Documentation is lacking.  There was a poem by Rudyard Kipling, an unblushing advocate of empire and of English supremacy.  It is called “The Road to Mandalay.”  I rather like the song, but the message is not good.  It is about a British soldier who meets a Burmese woman, courts her and then leaves her.  He has been a good Darwinian animal even if a cad.  The poem hardly represents proof, but the logic is clear. 

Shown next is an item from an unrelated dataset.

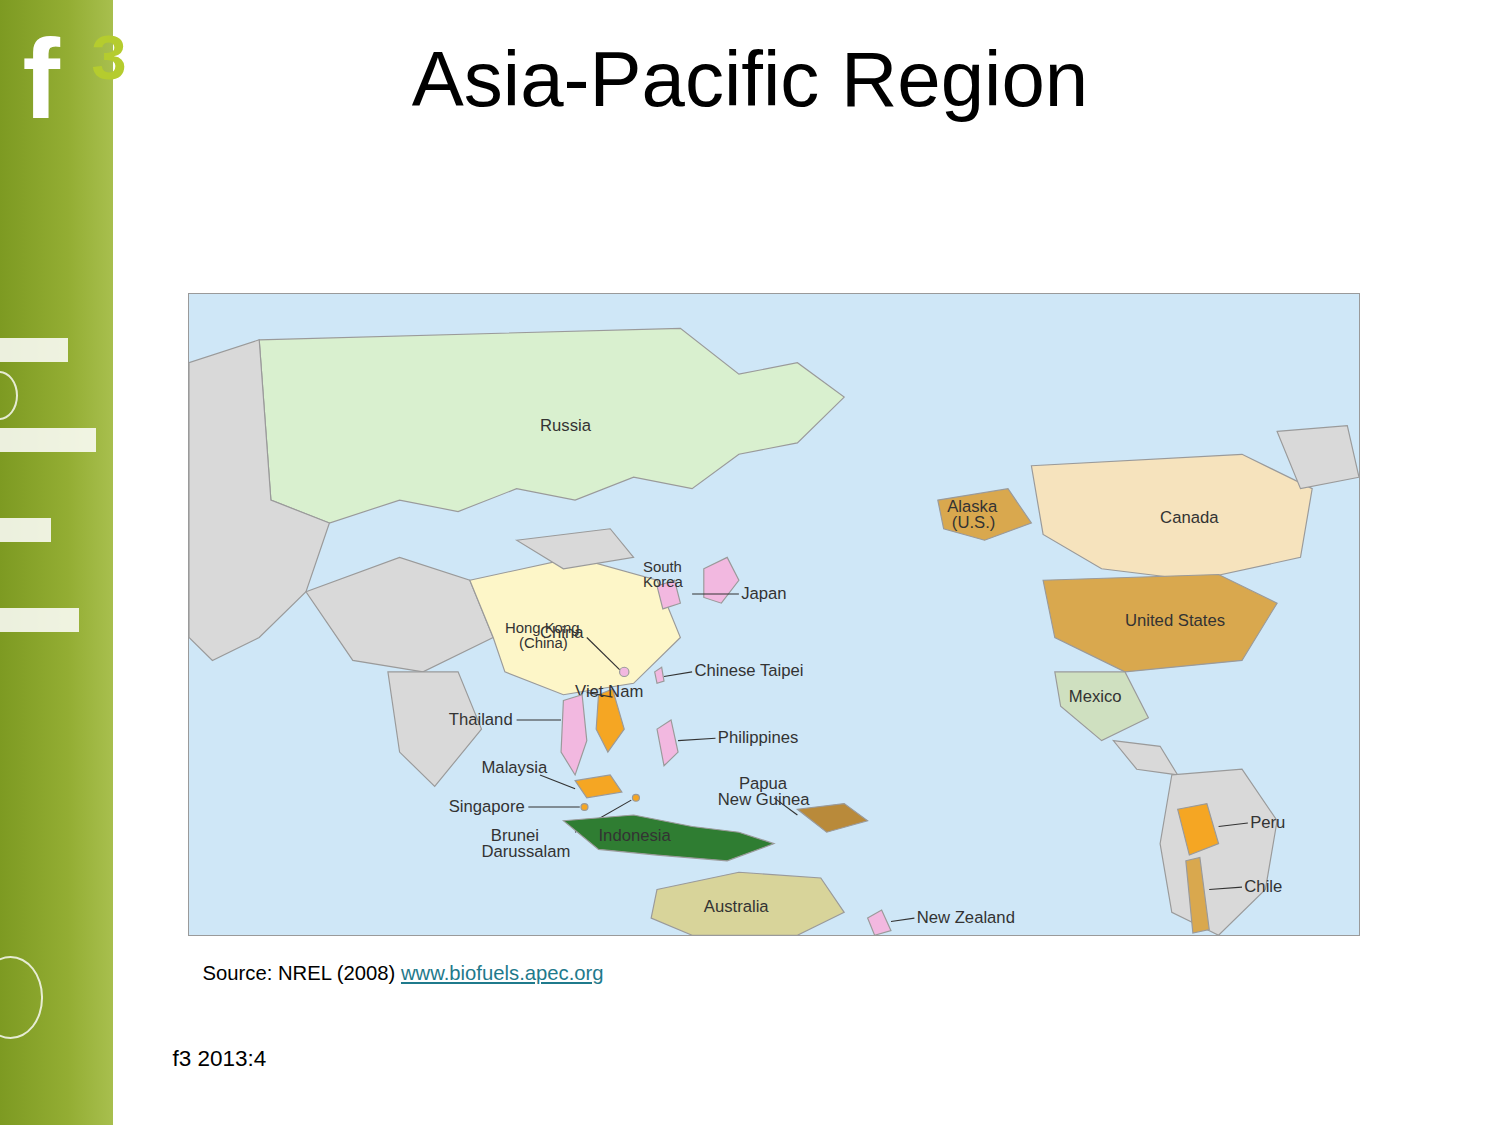f 3
Asia-Pacific Region
Russia China South Korea Japan Hong Kong (China) Chinese Taipei Viet Nam Thailand Malaysia Singapore Brunei Darussalam Indonesia Philippines Papua New Guinea Australia New Zealand Alaska (U.S.) Canada United States Mexico Peru Chile
Source: NREL (2008) www.biofuels.apec.org
f3 2013:4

I know of no evidence that young British men thought along such lines nor that the rich and mighty of the realm wished them to.  But it certainly fell in line with what they were wanting.  It is also in line with what the mighty of the earth want now.  This time there is no lack of documentation.  As the British were maintaining a global presence so now the powers that be are pushing a global market, and pushing it hard.  “Globalization will make us all rich.  The biggest risk to our welfare is the risk that we turn back from globalization.  A global market will eliminate the inequities in the distribution of wealth around the world.  There must be free movement of labor, capital, goods, services and information.”  The ECONOMIST magazine, which I like in spite of myself just as I like “Mandalay,” hammers the point every week.  They pile up enormous amounts of evidence.  They no not even claim to be objective about their evidence.  The liberal open market of maximum size and exchanging the maximum number of things is simply their editorial policy.  They admit as much.  Their attitude toward just about anything anybody has doubts about is, “Legalize it and sell it.  The magic of the market will make everybody better off.” 

Their words have a somewhat hollow tone, seeing as how a pure market failure has impacted the lives of just about all of us.  At least they had the decency to be a little embarrassed for a bit.